**Request**: Recast every line of the data below as a JSON list of strings, one string per line, omitting blank lines.

**Data excerpts**:
** Start **
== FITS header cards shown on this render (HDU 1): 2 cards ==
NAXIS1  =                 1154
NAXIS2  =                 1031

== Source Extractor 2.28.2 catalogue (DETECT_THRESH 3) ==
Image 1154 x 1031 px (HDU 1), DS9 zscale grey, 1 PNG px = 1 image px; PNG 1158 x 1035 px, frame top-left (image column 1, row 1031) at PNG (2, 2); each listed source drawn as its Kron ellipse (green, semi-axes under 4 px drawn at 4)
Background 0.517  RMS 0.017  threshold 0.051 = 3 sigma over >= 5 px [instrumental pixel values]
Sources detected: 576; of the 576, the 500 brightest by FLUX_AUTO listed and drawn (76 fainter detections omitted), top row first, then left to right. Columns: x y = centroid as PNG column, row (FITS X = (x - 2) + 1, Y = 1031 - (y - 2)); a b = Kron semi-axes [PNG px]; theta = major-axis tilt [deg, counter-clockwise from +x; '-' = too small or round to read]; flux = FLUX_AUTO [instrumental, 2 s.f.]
** End **
**Result below**:
[
  "== FITS header cards shown on this render (HDU 1): 2 cards ==",
  "NAXIS1  =                 1154",
  "NAXIS2  =                 1031",
  "== Source Extractor 2.28.2 catalogue (DETECT_THRESH 3) ==",
  "Image 1154 x 1031 px (HDU 1), DS9 zscale grey, 1 PNG px = 1 image px; PNG 1158 x 1035 px, frame top-left (image column 1, row 1031) at PNG (2, 2); each listed source drawn as its Kron ellipse (green, semi-axes under 4 px drawn at 4)",
  "Background 0.517  RMS 0.017  threshold 0.051 = 3 sigma over >= 5 px [instrumental pixel values]",
  "Sources detected: 576; of the 576, the 500 brightest by FLUX_AUTO listed and drawn (76 fainter detections omitted), top row first, then left to right. Columns: x y = centroid as PNG column, row (FITS X = (x - 2) + 1, Y = 1031 - (y - 2)); a b = Kron semi-axes [PNG px]; theta = major-axis tilt [deg, counter-clockwise from +x; '-' = too small or round to read]; flux = FLUX_AUTO [instrumental, 2 s.f.]"
]